Christopher Shambo, Ballston Spa, for appellant.

James A. Murphy III, District Attorney, Ballston Spa (Nicholas E. Tishler of counsel), for respondent.

McCarthy, J. Appeal from a judgment of the County Court of Saratoga County (Scarano, J.), rendered October 22, 2012, convicting defendant upon his plea of guilty of the crime of attempted criminal sale of a controlled substance in the third degree.

In satisfaction of a 17-count indictment, defendant pleaded guilty to one count of attempted criminal sale of a controlled substance in the third degree and was sentenced pursuant to the terms of the plea agreement to two years in prison followed by two years of postrelease supervision.

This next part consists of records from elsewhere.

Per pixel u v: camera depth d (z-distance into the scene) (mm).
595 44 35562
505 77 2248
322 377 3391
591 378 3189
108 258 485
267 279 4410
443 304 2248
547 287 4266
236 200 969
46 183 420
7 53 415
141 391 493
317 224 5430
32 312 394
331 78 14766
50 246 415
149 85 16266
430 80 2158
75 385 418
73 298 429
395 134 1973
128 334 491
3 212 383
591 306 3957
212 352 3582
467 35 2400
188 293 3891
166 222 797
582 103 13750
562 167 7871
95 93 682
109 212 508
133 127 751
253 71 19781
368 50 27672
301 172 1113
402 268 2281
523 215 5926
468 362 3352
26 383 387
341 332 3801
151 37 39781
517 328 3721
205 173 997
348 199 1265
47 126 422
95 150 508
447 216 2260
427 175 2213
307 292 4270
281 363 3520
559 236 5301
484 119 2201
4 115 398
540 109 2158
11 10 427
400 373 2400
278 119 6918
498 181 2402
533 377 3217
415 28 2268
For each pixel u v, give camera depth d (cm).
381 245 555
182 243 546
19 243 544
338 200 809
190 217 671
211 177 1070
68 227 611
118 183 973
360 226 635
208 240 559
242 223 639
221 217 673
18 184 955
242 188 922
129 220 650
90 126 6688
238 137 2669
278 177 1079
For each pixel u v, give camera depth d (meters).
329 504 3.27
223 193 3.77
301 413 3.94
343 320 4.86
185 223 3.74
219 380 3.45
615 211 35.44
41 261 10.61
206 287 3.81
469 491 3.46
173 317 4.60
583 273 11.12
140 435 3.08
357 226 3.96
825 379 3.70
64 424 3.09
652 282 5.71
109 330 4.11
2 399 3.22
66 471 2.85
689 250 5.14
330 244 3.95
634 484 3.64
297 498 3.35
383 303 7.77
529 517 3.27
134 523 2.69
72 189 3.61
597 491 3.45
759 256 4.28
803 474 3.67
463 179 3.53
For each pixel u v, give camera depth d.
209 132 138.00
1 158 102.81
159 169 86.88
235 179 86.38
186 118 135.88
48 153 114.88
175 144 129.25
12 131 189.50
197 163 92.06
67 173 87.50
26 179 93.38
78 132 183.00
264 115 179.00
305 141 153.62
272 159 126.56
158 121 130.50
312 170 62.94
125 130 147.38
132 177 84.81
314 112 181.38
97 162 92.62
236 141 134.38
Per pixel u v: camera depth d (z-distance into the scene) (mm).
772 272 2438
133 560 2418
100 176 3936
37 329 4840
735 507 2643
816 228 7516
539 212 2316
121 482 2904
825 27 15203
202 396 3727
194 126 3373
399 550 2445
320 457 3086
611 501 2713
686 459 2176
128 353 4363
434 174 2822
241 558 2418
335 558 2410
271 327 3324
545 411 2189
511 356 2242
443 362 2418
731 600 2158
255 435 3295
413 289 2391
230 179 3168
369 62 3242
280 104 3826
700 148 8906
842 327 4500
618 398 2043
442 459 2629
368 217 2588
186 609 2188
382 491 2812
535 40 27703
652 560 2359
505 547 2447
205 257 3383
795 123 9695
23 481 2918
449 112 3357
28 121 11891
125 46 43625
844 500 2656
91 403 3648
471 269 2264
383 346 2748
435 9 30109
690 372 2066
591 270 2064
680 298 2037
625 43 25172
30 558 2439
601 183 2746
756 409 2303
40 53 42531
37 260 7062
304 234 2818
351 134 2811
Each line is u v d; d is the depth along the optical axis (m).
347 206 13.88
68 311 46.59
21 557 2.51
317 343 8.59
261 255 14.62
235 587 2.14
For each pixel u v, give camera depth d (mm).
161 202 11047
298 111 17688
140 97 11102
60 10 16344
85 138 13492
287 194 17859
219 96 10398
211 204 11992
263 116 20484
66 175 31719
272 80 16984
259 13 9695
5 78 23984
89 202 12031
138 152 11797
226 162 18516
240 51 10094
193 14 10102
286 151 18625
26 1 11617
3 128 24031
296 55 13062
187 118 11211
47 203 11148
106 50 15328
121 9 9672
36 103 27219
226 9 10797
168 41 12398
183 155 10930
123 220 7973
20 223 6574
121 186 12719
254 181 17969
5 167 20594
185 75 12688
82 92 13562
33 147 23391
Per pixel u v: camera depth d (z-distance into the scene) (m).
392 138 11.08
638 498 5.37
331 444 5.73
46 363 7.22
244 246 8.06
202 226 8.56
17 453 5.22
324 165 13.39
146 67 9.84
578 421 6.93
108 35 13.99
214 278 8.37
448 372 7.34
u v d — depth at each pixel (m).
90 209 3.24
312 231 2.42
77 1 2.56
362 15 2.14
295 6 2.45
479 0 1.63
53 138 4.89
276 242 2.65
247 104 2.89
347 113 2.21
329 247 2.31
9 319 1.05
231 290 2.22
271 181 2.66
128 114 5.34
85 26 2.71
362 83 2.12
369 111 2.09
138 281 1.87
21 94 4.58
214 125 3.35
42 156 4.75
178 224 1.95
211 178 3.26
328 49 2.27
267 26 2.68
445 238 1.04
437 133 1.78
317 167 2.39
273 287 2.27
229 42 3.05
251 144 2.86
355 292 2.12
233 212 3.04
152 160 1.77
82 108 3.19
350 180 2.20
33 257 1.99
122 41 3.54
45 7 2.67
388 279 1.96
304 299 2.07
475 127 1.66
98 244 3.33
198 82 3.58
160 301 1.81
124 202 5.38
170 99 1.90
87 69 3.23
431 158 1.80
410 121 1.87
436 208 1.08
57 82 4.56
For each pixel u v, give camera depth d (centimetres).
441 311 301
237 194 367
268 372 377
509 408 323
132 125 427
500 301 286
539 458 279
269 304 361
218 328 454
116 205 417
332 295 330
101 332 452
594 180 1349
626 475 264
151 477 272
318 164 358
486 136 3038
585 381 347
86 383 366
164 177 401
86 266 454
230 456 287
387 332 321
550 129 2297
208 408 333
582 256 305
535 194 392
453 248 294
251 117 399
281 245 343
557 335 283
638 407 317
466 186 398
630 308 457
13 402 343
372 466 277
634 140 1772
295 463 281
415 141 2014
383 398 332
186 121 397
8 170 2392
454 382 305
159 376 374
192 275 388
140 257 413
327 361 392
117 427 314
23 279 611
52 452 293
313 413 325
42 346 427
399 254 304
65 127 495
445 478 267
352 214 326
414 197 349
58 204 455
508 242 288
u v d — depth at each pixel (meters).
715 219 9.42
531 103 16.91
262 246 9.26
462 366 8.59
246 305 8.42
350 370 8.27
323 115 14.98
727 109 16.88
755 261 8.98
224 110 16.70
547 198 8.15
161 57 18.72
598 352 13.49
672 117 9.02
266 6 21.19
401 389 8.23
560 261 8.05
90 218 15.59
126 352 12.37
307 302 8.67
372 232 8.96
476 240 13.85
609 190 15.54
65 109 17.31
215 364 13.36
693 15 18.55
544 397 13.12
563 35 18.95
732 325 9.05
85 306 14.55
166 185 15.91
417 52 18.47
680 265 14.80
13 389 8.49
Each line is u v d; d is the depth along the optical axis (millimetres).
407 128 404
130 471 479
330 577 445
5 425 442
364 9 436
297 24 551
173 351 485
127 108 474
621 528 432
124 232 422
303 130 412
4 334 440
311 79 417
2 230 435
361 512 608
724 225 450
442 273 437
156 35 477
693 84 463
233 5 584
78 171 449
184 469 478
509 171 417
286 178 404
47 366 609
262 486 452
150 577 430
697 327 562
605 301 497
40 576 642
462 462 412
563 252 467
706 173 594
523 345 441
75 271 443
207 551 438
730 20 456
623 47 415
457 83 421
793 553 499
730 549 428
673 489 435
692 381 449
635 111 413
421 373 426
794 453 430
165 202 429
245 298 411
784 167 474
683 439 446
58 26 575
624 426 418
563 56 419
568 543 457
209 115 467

His current argument that his guilty plea was involuntary was preserved by his unsuccessful motion to withdraw his plea and survives his valid appeal waiver (see People v Carbone, 101 AD3d 1232, 1233 [2012]; People v Shurock, 83 AD3d 1342, 1343 [2011]); however, it is without merit. The record reveals that defendant unequivocally acknowledged that he understood the consequences of pleading guilty and, by his affirmative responses to County Court's inquiries, freely admitted committing the crime to which he was pleading guilty (see People v Davis, 84 AD3d 1645, 1646 [2011], lv denied 17 NY3d 815 [2011]; People v Shurock, 83 AD3d at 1343). Furthermore, while defendant's claim of ineffective representation survives his appeal waiver to the extent that such representation might have affected the voluntariness of his plea, defendant's argument that counsel pressured him during certain conversations to accept the plea offer involves matters outside the record and is thus more properly raised in a CPL article 440 motion (see People v DeJesus, 96 AD3d 1295, 1295-1296 [2012]; People v [*2]Pendelton, 81 AD3d 1037, 1038-1039 [2011], lv denied 16 NY3d 898 [2011]). In all other respects, the record reflects that defendant received meaningful representation, culminating in a very favorable plea bargain (see People v Shurock, 83 AD3d at 1344; People v Chaney, 70 AD3d 1251, 1252-1253 [2010], lv denied 15 NY3d 748 [2010]).

Lahtinen, J.P., Garry and Egan Jr., JJ., concur. Ordered that the judgment is affirmed.